Extrait du texte
------------------------------------------------------------

Un rassemblement à Berlin en la mémoire de Jamshid Sharmahd, un ressortissant germano-iranien exécuté en Iran, le 28 octobre 2024. MARKUS SCHREIBER/AP
Plus de 800 personnes ont été exécutées en Iran depuis le début de l’année, a déclaré vendredi 29 août l’ONU, dénonçant « un schéma systématique d’utilisation de la peine de mort comme outil d’intimidation par l’Etat ».
Le bureau des droits de l’homme des Nations unies a affirmé qu’il y avait eu une « augmentation majeure des exécutions au cours du premier semestre 2025 ». « Les autorités iraniennes ont exécuté au moins 841 personnes depuis le début de l’année et jusqu’au 28 août 2025 », a déclaré la porte-parole Ravina Shamdasani aux journalistes, à Genève, avertissant que « la situation réelle pourrait être différente. Elle pourrait être pire, compte tenu du manque de transparence ».

------------------------------------------------------------

Données disponibles
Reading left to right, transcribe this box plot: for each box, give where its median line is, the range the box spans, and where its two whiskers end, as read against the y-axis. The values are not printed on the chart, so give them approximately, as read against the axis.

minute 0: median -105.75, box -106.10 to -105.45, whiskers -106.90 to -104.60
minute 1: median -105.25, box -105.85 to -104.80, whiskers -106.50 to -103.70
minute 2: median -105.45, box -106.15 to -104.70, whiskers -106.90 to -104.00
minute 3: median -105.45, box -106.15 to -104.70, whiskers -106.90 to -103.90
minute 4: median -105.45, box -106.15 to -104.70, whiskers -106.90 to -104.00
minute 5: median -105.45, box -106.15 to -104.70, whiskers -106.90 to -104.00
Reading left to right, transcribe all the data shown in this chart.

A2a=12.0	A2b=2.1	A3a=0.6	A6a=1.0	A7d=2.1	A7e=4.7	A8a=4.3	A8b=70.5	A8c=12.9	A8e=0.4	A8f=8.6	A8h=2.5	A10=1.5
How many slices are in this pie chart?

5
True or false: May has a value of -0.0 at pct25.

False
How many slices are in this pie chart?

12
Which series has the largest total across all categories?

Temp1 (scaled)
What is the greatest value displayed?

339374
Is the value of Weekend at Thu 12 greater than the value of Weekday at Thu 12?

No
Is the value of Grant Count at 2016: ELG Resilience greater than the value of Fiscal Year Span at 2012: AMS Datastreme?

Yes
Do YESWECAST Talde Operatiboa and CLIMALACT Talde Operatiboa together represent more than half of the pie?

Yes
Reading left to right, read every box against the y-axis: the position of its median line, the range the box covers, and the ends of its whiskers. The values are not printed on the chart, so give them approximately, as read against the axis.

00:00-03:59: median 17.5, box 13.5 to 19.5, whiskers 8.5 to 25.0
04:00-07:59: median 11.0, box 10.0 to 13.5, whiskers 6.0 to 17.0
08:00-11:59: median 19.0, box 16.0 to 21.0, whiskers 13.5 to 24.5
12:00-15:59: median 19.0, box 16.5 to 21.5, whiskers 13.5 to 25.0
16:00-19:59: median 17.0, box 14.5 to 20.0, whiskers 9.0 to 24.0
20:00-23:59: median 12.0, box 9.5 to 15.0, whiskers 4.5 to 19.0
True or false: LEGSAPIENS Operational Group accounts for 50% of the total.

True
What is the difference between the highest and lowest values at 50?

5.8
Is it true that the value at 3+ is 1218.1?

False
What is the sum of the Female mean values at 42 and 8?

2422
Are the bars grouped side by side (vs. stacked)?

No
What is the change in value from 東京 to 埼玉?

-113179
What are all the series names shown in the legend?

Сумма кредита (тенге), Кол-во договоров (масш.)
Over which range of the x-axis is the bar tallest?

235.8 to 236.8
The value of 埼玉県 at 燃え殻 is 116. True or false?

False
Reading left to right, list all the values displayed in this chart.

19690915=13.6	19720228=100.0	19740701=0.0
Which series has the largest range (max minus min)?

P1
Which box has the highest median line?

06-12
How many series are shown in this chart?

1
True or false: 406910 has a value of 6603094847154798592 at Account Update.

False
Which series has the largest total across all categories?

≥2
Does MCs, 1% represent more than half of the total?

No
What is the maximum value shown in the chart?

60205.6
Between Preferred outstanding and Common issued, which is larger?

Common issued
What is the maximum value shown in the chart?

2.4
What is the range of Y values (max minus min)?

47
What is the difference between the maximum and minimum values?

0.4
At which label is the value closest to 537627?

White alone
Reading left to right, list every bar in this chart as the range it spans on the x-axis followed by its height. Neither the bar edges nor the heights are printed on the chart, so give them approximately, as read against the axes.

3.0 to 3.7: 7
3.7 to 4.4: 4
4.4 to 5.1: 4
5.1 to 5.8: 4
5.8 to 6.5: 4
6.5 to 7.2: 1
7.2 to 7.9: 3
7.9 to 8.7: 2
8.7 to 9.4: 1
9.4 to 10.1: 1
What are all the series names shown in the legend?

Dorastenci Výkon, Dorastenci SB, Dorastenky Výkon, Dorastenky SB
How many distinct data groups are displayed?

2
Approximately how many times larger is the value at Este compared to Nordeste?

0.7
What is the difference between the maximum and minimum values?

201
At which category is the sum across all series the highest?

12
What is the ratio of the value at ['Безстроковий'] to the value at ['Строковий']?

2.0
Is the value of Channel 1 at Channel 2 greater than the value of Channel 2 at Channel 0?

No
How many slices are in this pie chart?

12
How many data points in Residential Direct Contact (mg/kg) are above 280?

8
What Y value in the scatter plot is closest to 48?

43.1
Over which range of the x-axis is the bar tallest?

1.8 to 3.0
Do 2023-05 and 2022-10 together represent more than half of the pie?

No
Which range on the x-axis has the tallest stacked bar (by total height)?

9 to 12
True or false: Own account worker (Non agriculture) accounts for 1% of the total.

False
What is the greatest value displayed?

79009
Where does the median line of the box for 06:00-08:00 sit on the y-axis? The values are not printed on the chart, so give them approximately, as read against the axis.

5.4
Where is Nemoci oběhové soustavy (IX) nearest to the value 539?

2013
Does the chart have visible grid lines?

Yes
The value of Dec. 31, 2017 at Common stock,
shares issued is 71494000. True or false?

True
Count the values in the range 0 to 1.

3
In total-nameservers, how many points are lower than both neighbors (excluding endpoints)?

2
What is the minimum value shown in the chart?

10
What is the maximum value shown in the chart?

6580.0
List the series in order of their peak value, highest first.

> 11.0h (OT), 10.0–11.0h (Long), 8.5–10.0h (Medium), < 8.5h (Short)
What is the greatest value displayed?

------------------------------------------------------------

Exercices
1. Traduisez en anglais cette phrase de l'article sur les exécutions en Iran : « Le bureau des droits de l'homme des Nations unies a affirmé qu'il y avait eu une “augmentation majeure des exécutions au cours du premier semestre 2025”. »
2. Poursuivez l'article sur les exécutions en Iran à partir de sa dernière phrase.

Corrigés
1. The United Nations human rights office said there had been a "major increase in executions during the first half of 2025."

2.
En juillet, seulement, elle avait déclaré que l’Iran avait exécuté au moins 110 condamnés – soit le double du nombre de personnes exécutées en juillet 2024. « Le nombre élevé d’exécutions indique un schéma systématique d’utilisation de la peine de mort comme outil d’intimidation d’Etat, avec une focalisation disproportionnée sur les minorités ethniques et les migrants », a-t-elle mis en garde.